DÉTAILS DE LA TÂCHE | Reprenez le texte sur le projet de loi français destiné à accélérer les chantiers nucléaires et prolongez-le après sa dernière phrase.

TEXTE FOURNI |

>>>>

La France prépare une législation pour rationaliser les projets de centrales nucléaires
La France prépare une législation visant à réduire les formalités administratives liées aux projets nucléaires et vise à lancer la construction de son premier réacteur EPR2 de nouvelle génération avant mai 2027, a déclaré un responsable du ministère de l’Énergie. Le président Emmanuel Macron a annoncé en février son intention de construire au moins six réacteurs EPR2, ainsi que la possibilité de huit réacteurs supplémentaires, avec un premier projet à partir de 2028 et une première mise en service d’ici 2035.
Le gouvernement cherche maintenant à minimiser les processus bureaucratiques impliqués. Le projet de loi, qui sera présenté en Conseil des ministres avant le lancement d’un débat public fin octobre, simplifiera les procédures et réduira le risque de multiples oppositions judiciaires.
« L’objectif est que le volet procédural et les autorisations durent moins de cinq ans et que les travaux de construction du premier EPR2 commencent avant la fin du mandat présidentiel, avant mai 2027 », a déclaré le responsable du ministère aux journalistes. « Le dernier calendrier … prévoit que les opérations commerciales de ce réacteur commenceront à partir de 2035-36. »
Le projet de loi a déjà rencontré l’opposition de groupes environnementaux.
Pauline Boyer de Greenpeace France note : « Le gouvernement propose une loi pour accélérer l’installation de nouveaux réacteurs nucléaires avant toute concertation avec la population ! C’est un détournement démocratique. Greenpeace a déclaré qu’il ignorerait tout processus de consultation publique lié à la construction de nouvelles centrales nucléaires. « La seule chose que ce projet de loi accélérera, c’est la régression du droit de l’environnement », a déclaré Boyer dans un communiqué.
Un rapport publié par Matignon en février a estimé le coût total de construction de six EPR2, dans un scénario médian et sur la base d’une mise en service du premier réacteur d’ici 2037, à 51,7 milliards d’euros (49,8 milliards de dollars). L’énergéticien EDF a l’intention de construire les réacteurs sur trois sites nucléaires existants : deux à Penly, dans le département administratif de la Seine-Maritime, deux à Gravelines, dans le nord de la France, et deux soit au Bugey, dans l’est de la France, soit au Tricastin, dans le Sud de la France.
Cependant, EDF fait actuellement l’objet d’une refonte de sa gouvernance et d’une nationalisation complète. En août, il a émis un cinquième avertissement sur les bénéfices pour l’année et s’attend désormais à ce qu’une baisse de la production réduise son bénéfice de base de 29 milliards d’euros en 2022.

<<<<

JEU DE DONNÉES |

>>>>

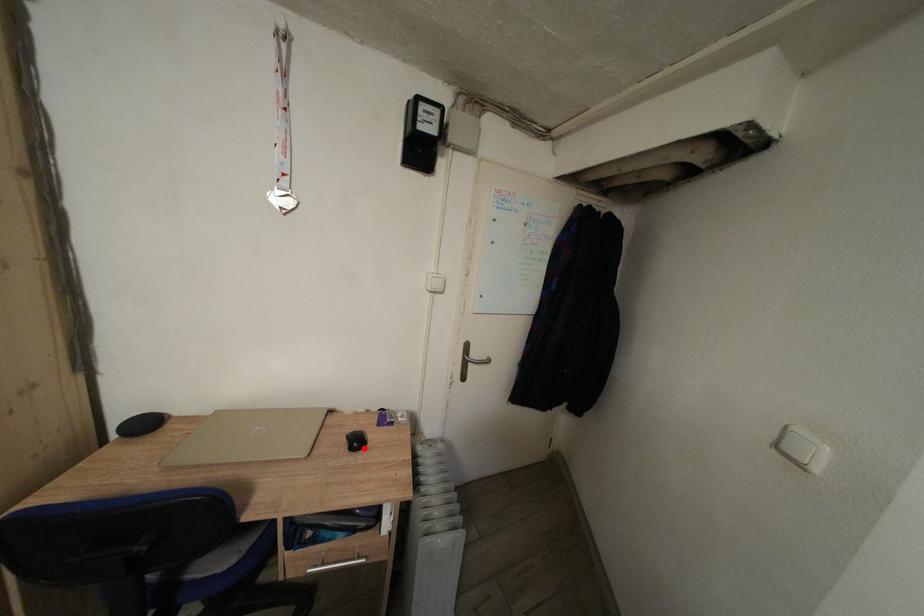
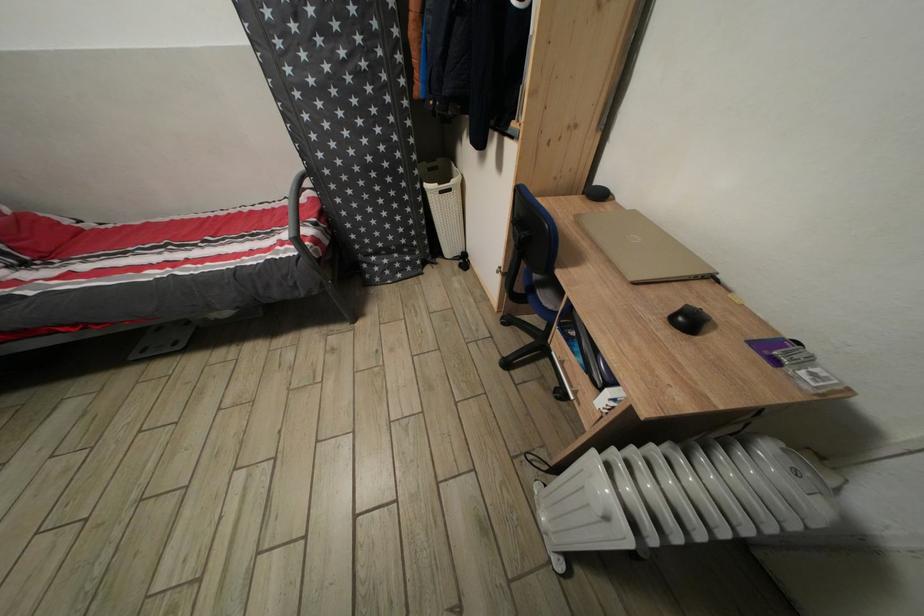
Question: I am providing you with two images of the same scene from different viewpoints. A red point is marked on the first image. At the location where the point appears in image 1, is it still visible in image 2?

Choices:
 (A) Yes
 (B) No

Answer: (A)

<<<<
>>>>

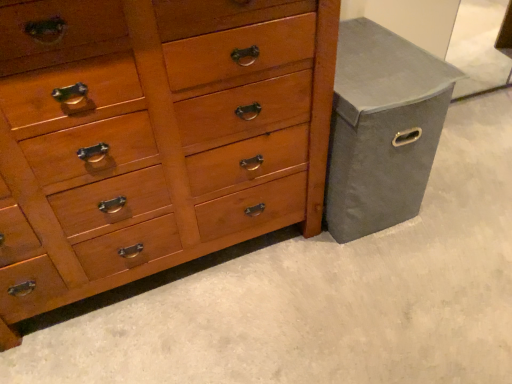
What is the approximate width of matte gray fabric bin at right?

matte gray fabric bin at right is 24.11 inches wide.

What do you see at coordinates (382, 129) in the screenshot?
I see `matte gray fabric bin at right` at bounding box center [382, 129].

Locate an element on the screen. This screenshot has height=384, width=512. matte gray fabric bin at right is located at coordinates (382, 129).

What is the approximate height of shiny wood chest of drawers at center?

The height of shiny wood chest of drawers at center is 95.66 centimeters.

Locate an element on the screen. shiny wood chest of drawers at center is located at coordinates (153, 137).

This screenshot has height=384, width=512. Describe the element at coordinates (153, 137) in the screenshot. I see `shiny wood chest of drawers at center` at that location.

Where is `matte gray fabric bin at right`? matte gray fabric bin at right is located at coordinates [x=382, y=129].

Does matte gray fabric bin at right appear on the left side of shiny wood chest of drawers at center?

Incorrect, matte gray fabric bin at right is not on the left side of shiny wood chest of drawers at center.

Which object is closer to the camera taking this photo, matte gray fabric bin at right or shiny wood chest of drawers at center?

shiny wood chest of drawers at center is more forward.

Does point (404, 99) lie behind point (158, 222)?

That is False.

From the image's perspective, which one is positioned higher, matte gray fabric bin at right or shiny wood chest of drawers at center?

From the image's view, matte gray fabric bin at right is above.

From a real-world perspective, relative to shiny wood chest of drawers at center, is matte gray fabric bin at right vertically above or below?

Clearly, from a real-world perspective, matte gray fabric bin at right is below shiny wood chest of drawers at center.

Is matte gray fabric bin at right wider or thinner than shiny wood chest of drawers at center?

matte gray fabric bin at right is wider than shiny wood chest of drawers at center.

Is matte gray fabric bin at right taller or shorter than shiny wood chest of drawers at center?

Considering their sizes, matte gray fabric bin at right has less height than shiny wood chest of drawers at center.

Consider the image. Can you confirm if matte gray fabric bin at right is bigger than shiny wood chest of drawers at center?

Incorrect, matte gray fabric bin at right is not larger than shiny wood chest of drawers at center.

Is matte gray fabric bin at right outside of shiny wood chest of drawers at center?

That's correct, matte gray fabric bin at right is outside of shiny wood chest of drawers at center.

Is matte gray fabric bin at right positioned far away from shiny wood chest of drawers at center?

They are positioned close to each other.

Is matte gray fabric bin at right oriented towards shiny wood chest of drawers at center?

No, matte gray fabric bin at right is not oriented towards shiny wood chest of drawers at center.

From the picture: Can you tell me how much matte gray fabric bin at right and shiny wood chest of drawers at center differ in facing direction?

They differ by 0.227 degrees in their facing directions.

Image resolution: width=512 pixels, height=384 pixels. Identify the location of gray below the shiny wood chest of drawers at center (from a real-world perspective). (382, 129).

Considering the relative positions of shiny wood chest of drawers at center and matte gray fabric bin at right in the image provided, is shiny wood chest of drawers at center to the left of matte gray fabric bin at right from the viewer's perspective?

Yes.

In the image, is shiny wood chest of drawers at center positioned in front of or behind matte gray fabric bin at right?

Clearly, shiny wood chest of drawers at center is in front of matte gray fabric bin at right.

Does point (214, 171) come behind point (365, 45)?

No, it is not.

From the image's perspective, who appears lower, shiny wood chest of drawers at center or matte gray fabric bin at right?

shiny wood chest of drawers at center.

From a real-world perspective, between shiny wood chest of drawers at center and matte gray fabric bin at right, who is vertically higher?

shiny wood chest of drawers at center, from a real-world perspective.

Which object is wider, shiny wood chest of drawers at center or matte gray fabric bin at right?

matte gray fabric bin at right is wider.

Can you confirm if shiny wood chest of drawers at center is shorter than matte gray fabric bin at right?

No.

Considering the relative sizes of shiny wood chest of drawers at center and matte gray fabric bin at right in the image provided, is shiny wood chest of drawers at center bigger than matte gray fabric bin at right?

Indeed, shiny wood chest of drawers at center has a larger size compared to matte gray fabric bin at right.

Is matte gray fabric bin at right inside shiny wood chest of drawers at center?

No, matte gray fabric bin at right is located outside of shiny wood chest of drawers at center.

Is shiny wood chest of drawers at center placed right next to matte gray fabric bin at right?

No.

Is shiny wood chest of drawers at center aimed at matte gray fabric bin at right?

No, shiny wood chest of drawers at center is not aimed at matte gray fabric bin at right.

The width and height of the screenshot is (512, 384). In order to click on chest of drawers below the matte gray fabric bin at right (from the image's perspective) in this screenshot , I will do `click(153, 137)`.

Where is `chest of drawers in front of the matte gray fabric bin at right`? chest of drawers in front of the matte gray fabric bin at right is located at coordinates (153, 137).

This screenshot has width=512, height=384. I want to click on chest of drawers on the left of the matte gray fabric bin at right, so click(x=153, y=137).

<<<<

LE RÉSULTAT |
De plus, le parc nucléaire français a fait l’objet d’un examen minutieux, avec une vague de réparations de centrales qui a forcé un nombre record de réacteurs à s’arrêter et a envoyé la puissance nucléaire à son plus bas niveau depuis 30 ans, aggravant gravement la crise énergétique en Europe. Sur les 56 réacteurs du groupe, 26 sont actuellement à l’arrêt pour des raisons de maintenance, de corrosion ou de rechargement.
Le directeur exécutif d’EDF, Cédric Lewandowski, a déclaré le 14 septembre devant la commission des affaires économiques de l’Assemblée nationale que, en théorie, cinq devraient redémarrer en septembre, cinq en octobre, sept en novembre, trois en décembre, trois en janvier et deux en février. « EDF s’est engagé à redémarrer tous les réacteurs arrêtés pour cet hiver », a déclaré Agnès Pannier-Runacher, ministre de la Transition énergétique, devant le conseil de défense de l’énergie le 2 septembre. Cependant, la plupart des experts ne pensent pas que cela soit faisable compte tenu des nombreux problèmes auxquels EDF est confronté, comme l’arrêt prolongé et non planifié de quatre réacteurs le 25 août, pour des problèmes de corrosion.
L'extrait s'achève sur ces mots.